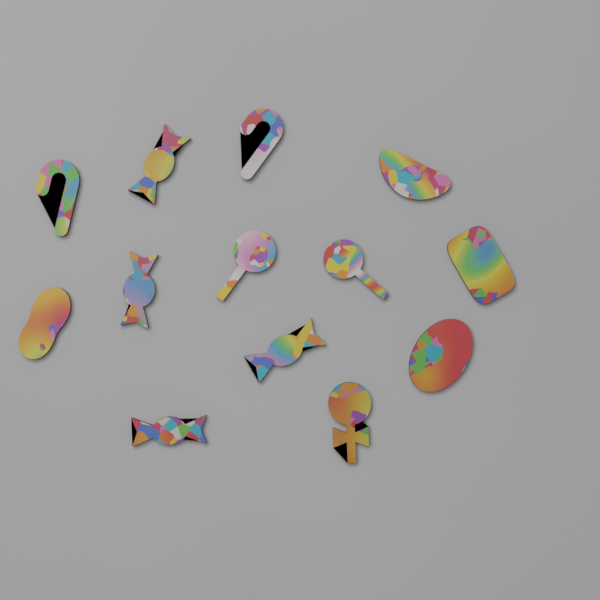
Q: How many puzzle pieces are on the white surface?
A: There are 13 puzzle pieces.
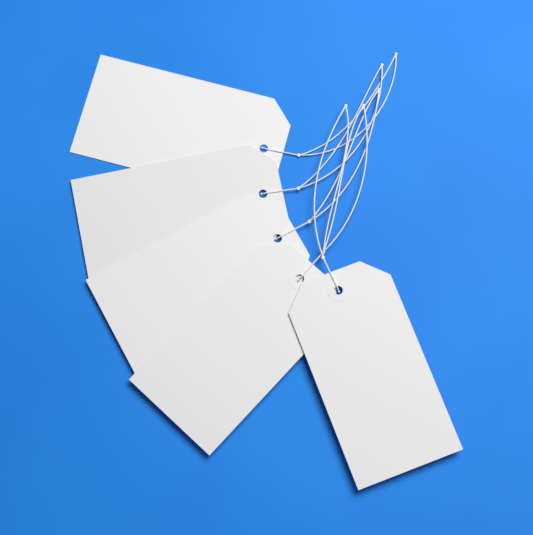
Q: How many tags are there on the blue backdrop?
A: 5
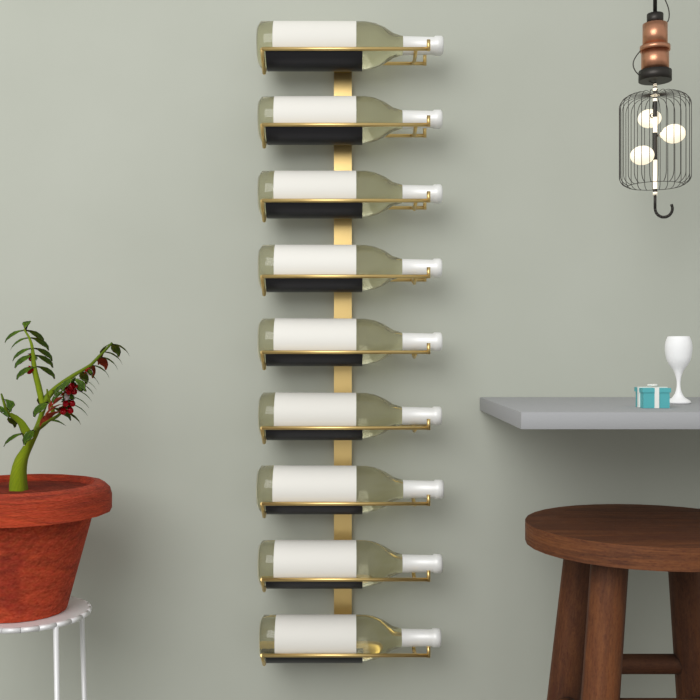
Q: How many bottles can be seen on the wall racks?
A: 9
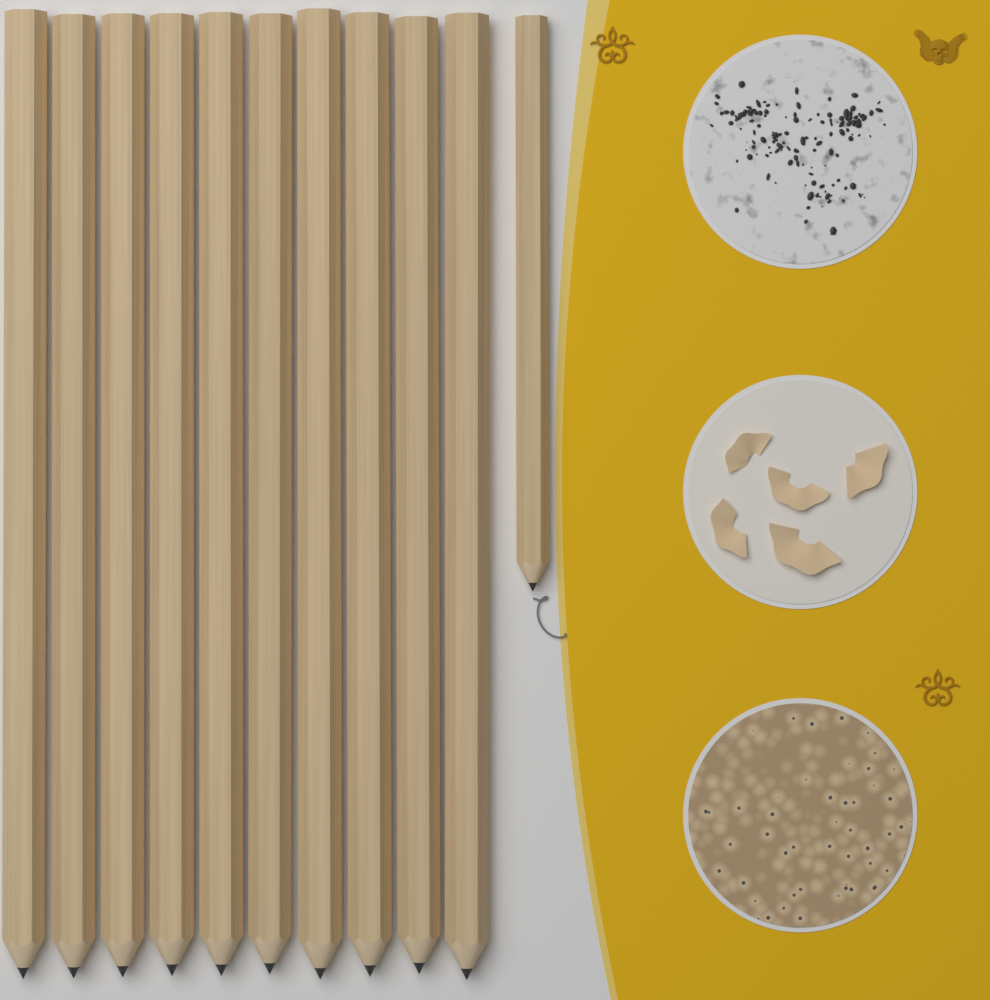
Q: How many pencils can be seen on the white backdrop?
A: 11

» Goal
Rewrite the items above, replacing "backdrop" with "background" wherever it occurs and leaving everything else unchanged. Omit the pictures from your answer.

» Output for this task
Q: How many puzzle pieces are on the white surface?
A: There are 13 puzzle pieces.
Q: How many tags are there on the blue background?
A: 5
Q: How many bottles can be seen on the wall racks?
A: 9
Q: How many pencils can be seen on the white background?
A: 11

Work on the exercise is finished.